* **Saved entries**:
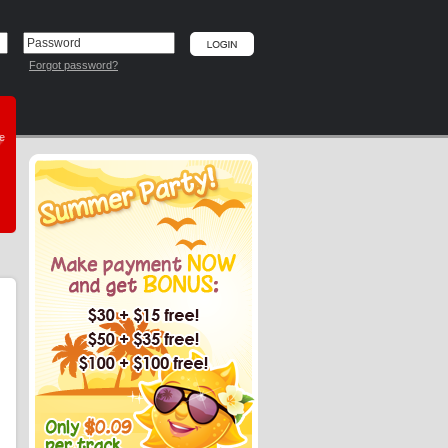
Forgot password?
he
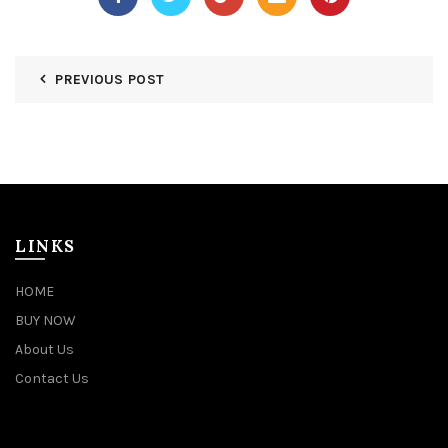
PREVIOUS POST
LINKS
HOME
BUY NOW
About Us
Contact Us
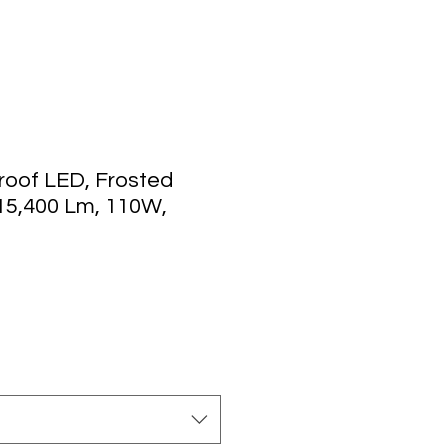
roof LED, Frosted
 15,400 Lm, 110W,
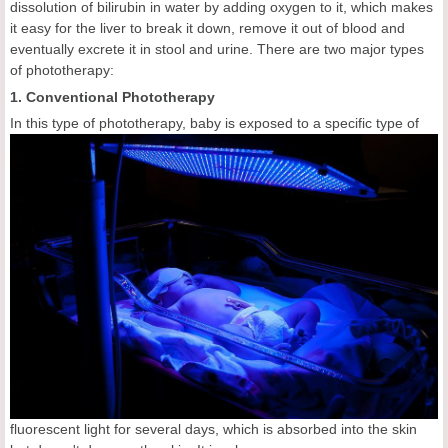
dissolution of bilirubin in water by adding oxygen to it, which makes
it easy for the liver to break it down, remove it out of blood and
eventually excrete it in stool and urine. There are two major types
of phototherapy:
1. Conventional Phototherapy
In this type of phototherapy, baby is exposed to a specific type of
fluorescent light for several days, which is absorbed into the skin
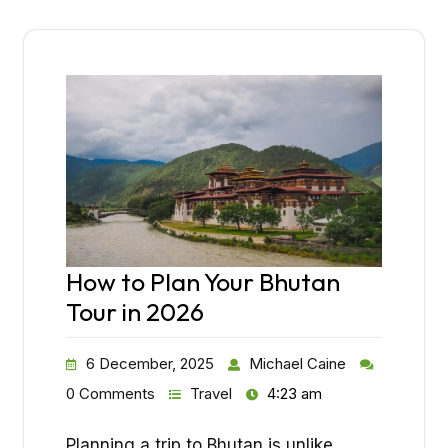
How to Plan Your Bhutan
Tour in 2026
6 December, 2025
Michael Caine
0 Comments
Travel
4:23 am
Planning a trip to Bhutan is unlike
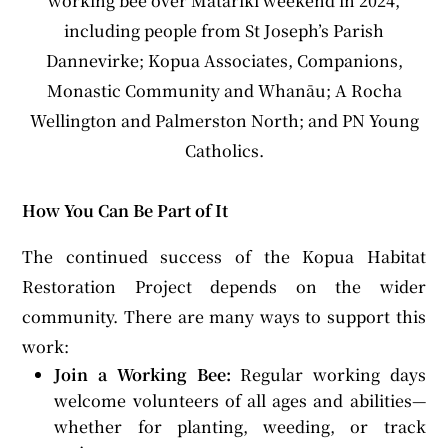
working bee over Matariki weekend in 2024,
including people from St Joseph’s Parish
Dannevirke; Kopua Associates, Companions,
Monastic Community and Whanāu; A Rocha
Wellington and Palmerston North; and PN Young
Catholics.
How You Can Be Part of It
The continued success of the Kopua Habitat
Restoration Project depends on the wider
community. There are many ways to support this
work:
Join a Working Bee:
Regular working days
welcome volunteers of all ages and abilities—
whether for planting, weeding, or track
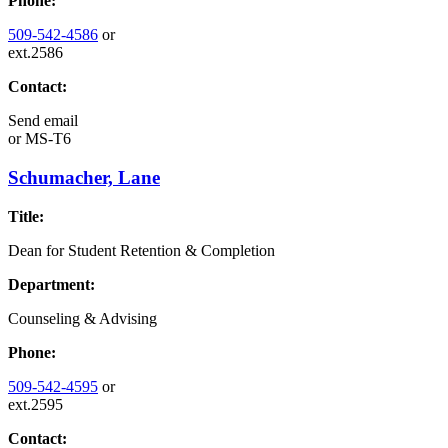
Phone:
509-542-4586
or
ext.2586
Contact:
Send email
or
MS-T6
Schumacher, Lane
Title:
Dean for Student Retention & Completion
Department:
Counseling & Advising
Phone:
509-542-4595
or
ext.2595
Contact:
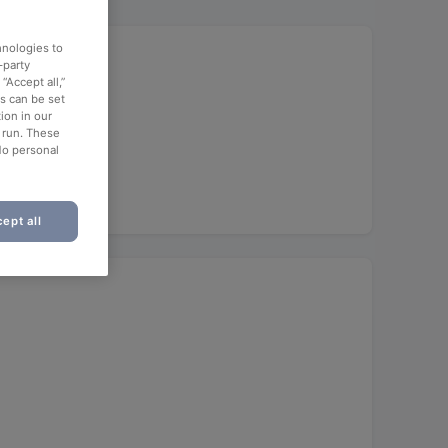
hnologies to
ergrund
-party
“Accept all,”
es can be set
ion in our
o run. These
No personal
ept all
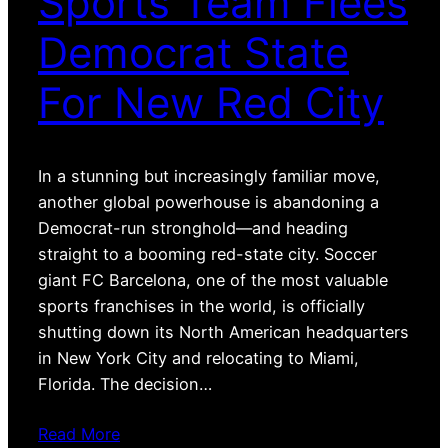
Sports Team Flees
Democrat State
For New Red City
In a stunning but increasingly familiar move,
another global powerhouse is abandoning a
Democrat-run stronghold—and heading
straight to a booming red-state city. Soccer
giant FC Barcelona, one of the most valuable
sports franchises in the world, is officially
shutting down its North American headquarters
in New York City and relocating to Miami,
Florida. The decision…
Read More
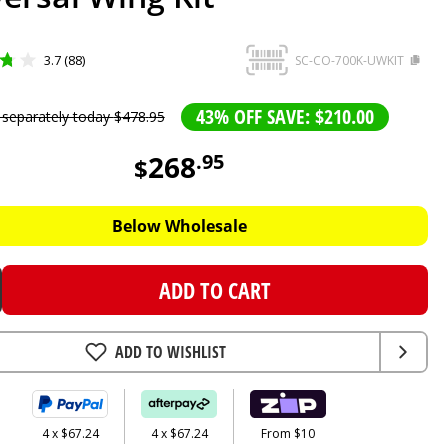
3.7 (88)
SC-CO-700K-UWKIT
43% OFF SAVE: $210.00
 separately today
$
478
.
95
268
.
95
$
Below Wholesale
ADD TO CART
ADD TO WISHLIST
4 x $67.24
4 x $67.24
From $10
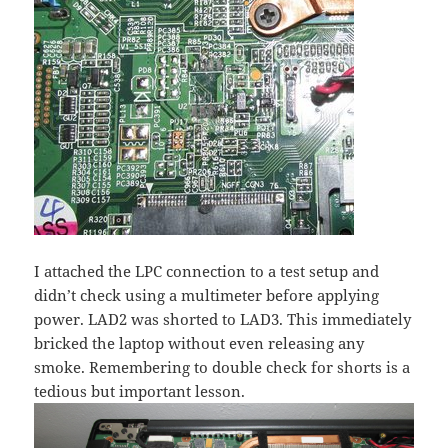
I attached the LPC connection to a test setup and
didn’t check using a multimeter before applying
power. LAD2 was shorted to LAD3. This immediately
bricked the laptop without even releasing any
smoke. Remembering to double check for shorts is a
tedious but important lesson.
--
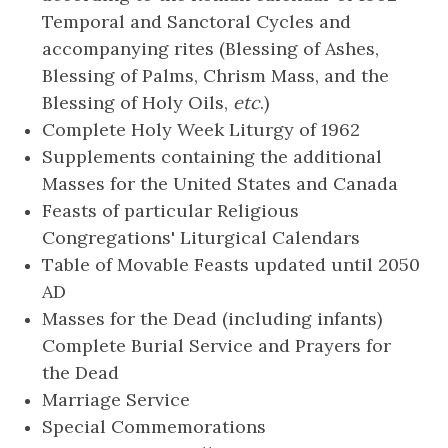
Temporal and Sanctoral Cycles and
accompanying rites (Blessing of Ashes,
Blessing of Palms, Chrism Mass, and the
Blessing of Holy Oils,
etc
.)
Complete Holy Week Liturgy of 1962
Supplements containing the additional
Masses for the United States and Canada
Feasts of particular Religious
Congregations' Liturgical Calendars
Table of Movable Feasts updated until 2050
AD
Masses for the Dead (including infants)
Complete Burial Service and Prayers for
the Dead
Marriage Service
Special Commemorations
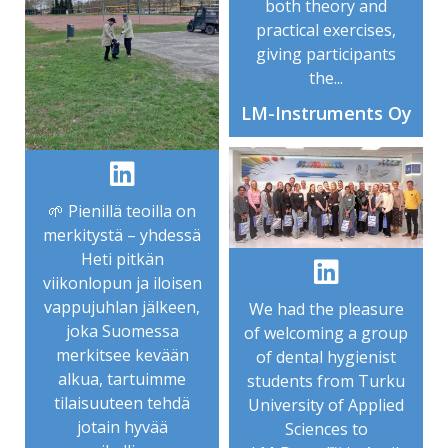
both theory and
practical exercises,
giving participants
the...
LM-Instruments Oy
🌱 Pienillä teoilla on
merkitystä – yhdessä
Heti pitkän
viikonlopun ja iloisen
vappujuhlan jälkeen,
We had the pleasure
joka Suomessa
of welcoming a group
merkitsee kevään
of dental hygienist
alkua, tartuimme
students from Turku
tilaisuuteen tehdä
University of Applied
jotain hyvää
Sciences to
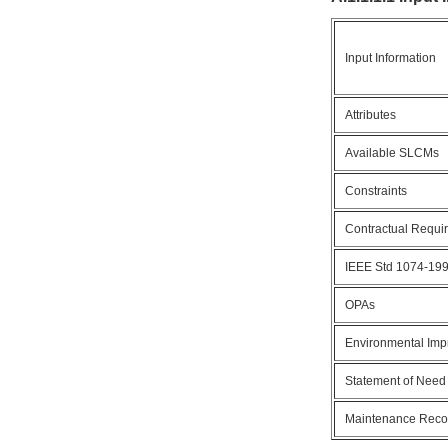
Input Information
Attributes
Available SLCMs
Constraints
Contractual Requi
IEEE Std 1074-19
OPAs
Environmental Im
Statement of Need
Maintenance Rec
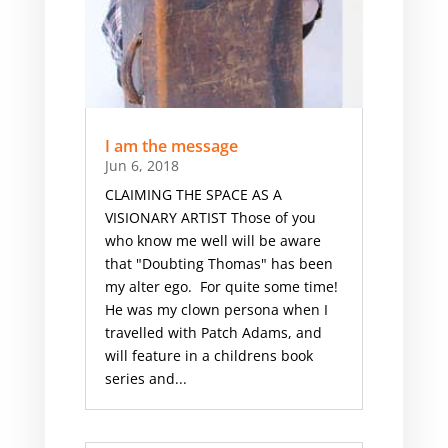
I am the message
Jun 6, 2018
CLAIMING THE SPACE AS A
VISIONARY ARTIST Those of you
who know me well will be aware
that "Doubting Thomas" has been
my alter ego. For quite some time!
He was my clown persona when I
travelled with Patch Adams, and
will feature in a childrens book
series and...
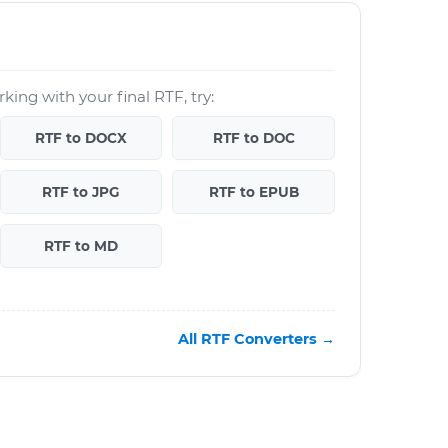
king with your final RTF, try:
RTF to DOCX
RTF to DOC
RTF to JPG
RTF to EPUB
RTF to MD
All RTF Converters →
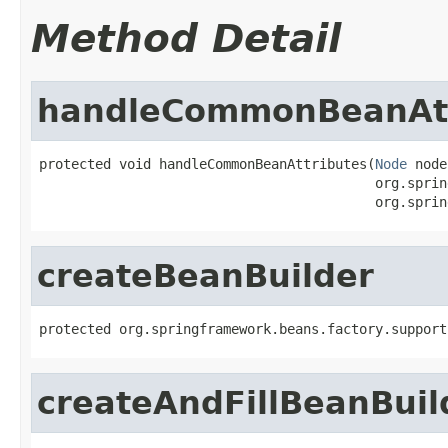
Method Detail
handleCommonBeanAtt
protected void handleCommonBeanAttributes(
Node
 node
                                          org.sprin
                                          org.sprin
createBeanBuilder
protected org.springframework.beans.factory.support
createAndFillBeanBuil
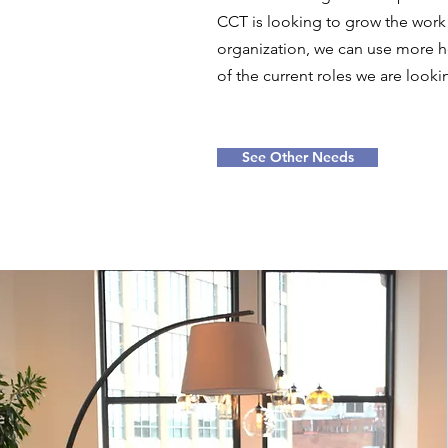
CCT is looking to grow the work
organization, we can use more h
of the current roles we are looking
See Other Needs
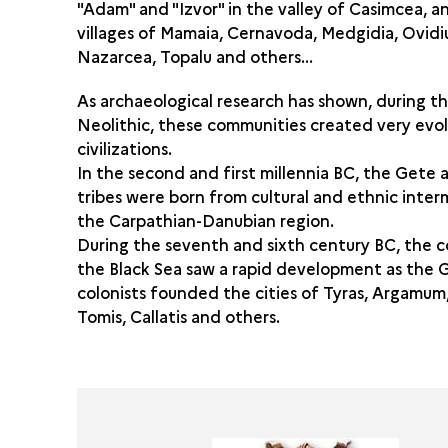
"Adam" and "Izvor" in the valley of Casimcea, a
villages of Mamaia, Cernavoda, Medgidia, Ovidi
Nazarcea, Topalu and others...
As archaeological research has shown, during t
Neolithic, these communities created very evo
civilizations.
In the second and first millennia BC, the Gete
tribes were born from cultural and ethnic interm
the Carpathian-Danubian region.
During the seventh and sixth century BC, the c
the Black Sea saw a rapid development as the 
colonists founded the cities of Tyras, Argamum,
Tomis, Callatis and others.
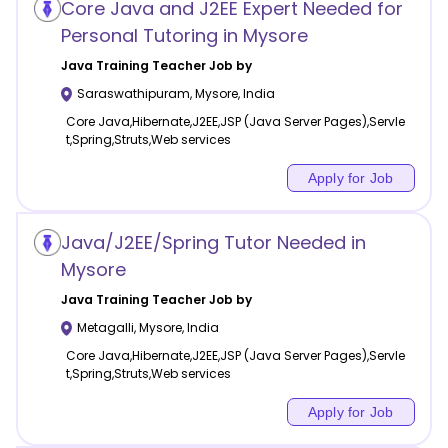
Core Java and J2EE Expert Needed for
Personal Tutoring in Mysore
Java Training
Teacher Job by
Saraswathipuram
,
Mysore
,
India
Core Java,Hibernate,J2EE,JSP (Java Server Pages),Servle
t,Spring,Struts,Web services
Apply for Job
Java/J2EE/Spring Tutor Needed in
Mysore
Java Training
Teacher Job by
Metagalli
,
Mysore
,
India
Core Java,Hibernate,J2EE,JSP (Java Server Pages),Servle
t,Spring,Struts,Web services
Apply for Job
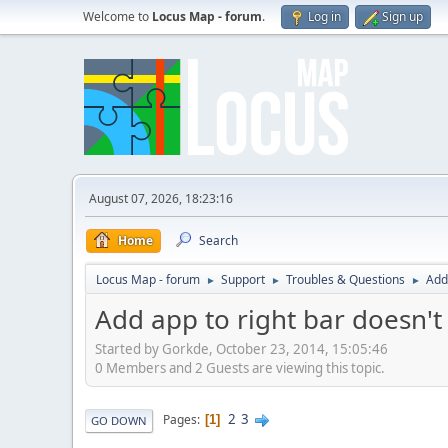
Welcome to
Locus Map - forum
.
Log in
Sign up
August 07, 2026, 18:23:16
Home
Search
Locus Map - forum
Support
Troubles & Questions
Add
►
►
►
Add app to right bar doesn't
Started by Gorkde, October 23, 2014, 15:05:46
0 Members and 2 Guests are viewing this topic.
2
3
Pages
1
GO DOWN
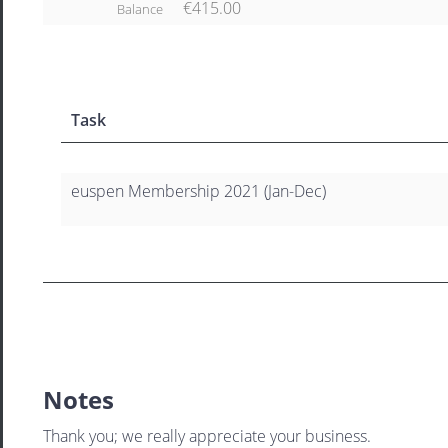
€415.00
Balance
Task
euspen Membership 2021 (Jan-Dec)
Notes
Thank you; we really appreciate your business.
==
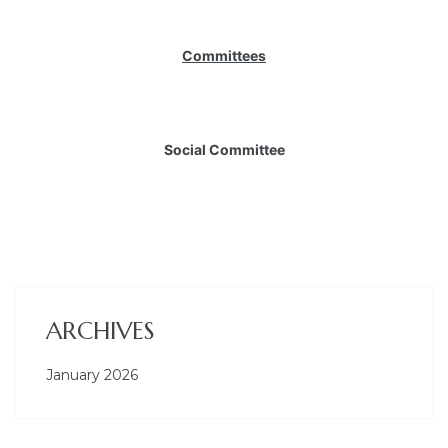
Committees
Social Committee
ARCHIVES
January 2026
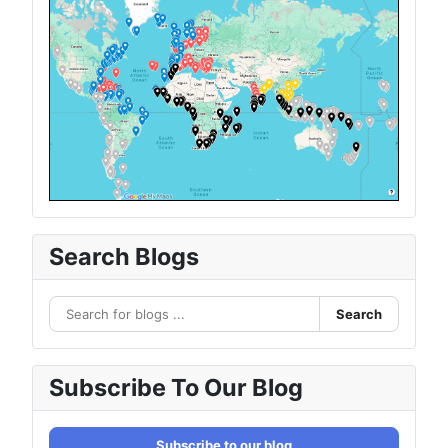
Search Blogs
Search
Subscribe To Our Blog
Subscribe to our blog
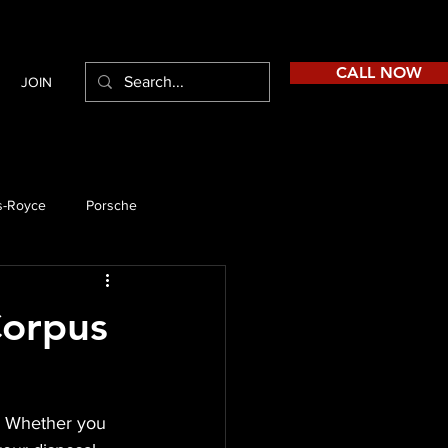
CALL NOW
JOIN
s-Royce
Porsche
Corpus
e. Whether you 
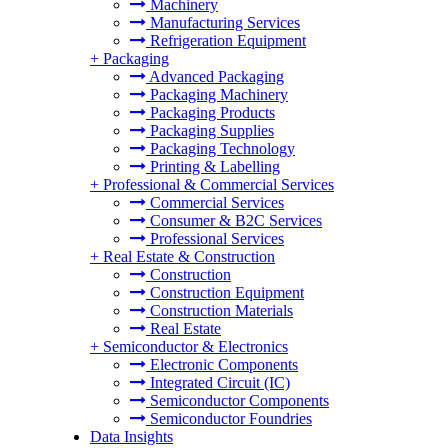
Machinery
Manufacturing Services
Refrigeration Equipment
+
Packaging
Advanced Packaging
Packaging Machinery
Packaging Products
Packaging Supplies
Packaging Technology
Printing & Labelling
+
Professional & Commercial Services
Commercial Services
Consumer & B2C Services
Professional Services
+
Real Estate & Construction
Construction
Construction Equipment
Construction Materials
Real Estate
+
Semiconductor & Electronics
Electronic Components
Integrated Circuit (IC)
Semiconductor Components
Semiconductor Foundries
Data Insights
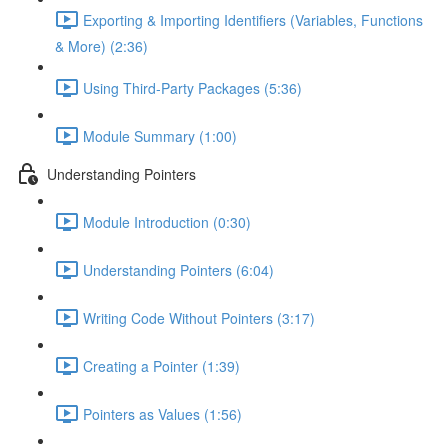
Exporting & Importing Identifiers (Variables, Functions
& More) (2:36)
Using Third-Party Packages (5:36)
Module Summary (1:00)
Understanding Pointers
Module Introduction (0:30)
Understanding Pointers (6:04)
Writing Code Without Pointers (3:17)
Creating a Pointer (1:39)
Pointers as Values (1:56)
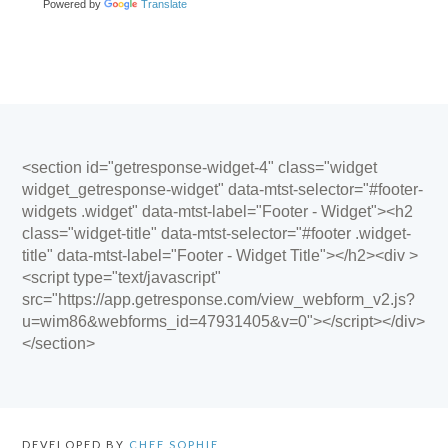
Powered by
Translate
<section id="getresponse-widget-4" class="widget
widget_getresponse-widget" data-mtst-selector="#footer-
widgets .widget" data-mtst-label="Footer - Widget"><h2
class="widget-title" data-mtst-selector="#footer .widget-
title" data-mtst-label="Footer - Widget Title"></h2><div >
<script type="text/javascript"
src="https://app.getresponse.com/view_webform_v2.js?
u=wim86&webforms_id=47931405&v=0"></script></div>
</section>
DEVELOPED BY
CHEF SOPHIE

* **Instruction**: Look through the entries above and quote exactly the lines from the line with "As archaeological research" to the line with "colonists founded the", counting both of those lines.

* **Response for this exercise**:
As archaeological research has shown, during t
Neolithic, these communities created very evo
civilizations.
In the second and first millennia BC, the Gete
tribes were born from cultural and ethnic interm
the Carpathian-Danubian region.
During the seventh and sixth century BC, the c
the Black Sea saw a rapid development as the 
colonists founded the cities of Tyras, Argamum,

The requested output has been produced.